• Task description: All the data should come back exactly as it was given.

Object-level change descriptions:
--------------------

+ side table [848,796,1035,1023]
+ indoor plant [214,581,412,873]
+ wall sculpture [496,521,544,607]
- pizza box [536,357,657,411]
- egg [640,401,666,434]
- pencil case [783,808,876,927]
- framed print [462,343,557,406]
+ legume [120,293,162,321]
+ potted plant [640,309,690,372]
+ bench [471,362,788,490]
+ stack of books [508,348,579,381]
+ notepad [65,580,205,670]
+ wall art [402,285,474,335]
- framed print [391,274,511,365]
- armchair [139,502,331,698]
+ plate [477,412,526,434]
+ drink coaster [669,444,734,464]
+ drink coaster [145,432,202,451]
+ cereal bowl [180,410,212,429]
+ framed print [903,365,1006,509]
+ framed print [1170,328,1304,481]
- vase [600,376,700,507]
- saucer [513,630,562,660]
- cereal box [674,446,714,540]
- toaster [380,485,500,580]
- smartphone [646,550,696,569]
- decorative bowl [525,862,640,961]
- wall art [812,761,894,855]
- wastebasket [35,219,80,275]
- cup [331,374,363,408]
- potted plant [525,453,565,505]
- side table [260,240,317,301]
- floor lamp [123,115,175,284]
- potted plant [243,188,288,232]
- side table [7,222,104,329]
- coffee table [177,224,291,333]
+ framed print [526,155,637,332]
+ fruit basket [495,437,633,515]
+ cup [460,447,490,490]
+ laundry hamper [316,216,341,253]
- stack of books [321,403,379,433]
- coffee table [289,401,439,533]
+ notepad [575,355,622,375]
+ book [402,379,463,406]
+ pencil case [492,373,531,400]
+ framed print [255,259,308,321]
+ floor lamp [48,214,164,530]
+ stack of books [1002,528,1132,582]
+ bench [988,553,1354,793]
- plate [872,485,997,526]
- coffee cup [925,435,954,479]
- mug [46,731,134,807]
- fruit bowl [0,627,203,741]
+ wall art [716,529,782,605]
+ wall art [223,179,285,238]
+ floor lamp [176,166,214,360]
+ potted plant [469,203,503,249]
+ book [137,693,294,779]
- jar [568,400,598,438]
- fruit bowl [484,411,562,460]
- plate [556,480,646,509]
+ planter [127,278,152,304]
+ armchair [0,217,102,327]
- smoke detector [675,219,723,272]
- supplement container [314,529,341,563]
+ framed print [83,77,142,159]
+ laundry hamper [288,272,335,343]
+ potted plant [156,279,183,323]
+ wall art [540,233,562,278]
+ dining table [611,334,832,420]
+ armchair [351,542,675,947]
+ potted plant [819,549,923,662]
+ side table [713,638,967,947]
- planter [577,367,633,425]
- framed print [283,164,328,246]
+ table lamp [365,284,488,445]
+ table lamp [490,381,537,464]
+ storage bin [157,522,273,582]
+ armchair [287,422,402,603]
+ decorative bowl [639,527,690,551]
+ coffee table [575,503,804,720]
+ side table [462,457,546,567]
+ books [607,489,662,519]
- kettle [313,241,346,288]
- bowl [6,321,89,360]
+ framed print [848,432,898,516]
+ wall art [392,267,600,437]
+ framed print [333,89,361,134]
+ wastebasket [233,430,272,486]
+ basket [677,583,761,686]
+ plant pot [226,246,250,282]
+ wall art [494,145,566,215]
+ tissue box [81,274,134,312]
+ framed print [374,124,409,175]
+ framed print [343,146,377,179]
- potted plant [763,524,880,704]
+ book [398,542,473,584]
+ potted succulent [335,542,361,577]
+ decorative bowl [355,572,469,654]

--------------------

• Exercise output:
+ side table [848,796,1035,1023]
+ indoor plant [214,581,412,873]
+ wall sculpture [496,521,544,607]
- pizza box [536,357,657,411]
- egg [640,401,666,434]
- pencil case [783,808,876,927]
- framed print [462,343,557,406]
+ legume [120,293,162,321]
+ potted plant [640,309,690,372]
+ bench [471,362,788,490]
+ stack of books [508,348,579,381]
+ notepad [65,580,205,670]
+ wall art [402,285,474,335]
- framed print [391,274,511,365]
- armchair [139,502,331,698]
+ plate [477,412,526,434]
+ drink coaster [669,444,734,464]
+ drink coaster [145,432,202,451]
+ cereal bowl [180,410,212,429]
+ framed print [903,365,1006,509]
+ framed print [1170,328,1304,481]
- vase [600,376,700,507]
- saucer [513,630,562,660]
- cereal box [674,446,714,540]
- toaster [380,485,500,580]
- smartphone [646,550,696,569]
- decorative bowl [525,862,640,961]
- wall art [812,761,894,855]
- wastebasket [35,219,80,275]
- cup [331,374,363,408]
- potted plant [525,453,565,505]
- side table [260,240,317,301]
- floor lamp [123,115,175,284]
- potted plant [243,188,288,232]
- side table [7,222,104,329]
- coffee table [177,224,291,333]
+ framed print [526,155,637,332]
+ fruit basket [495,437,633,515]
+ cup [460,447,490,490]
+ laundry hamper [316,216,341,253]
- stack of books [321,403,379,433]
- coffee table [289,401,439,533]
+ notepad [575,355,622,375]
+ book [402,379,463,406]
+ pencil case [492,373,531,400]
+ framed print [255,259,308,321]
+ floor lamp [48,214,164,530]
+ stack of books [1002,528,1132,582]
+ bench [988,553,1354,793]
- plate [872,485,997,526]
- coffee cup [925,435,954,479]
- mug [46,731,134,807]
- fruit bowl [0,627,203,741]
+ wall art [716,529,782,605]
+ wall art [223,179,285,238]
+ floor lamp [176,166,214,360]
+ potted plant [469,203,503,249]
+ book [137,693,294,779]
- jar [568,400,598,438]
- fruit bowl [484,411,562,460]
- plate [556,480,646,509]
+ planter [127,278,152,304]
+ armchair [0,217,102,327]
- smoke detector [675,219,723,272]
- supplement container [314,529,341,563]
+ framed print [83,77,142,159]
+ laundry hamper [288,272,335,343]
+ potted plant [156,279,183,323]
+ wall art [540,233,562,278]
+ dining table [611,334,832,420]
+ armchair [351,542,675,947]
+ potted plant [819,549,923,662]
+ side table [713,638,967,947]
- planter [577,367,633,425]
- framed print [283,164,328,246]
+ table lamp [365,284,488,445]
+ table lamp [490,381,537,464]
+ storage bin [157,522,273,582]
+ armchair [287,422,402,603]
+ decorative bowl [639,527,690,551]
+ coffee table [575,503,804,720]
+ side table [462,457,546,567]
+ books [607,489,662,519]
- kettle [313,241,346,288]
- bowl [6,321,89,360]
+ framed print [848,432,898,516]
+ wall art [392,267,600,437]
+ framed print [333,89,361,134]
+ wastebasket [233,430,272,486]
+ basket [677,583,761,686]
+ plant pot [226,246,250,282]
+ wall art [494,145,566,215]
+ tissue box [81,274,134,312]
+ framed print [374,124,409,175]
+ framed print [343,146,377,179]
- potted plant [763,524,880,704]
+ book [398,542,473,584]
+ potted succulent [335,542,361,577]
+ decorative bowl [355,572,469,654]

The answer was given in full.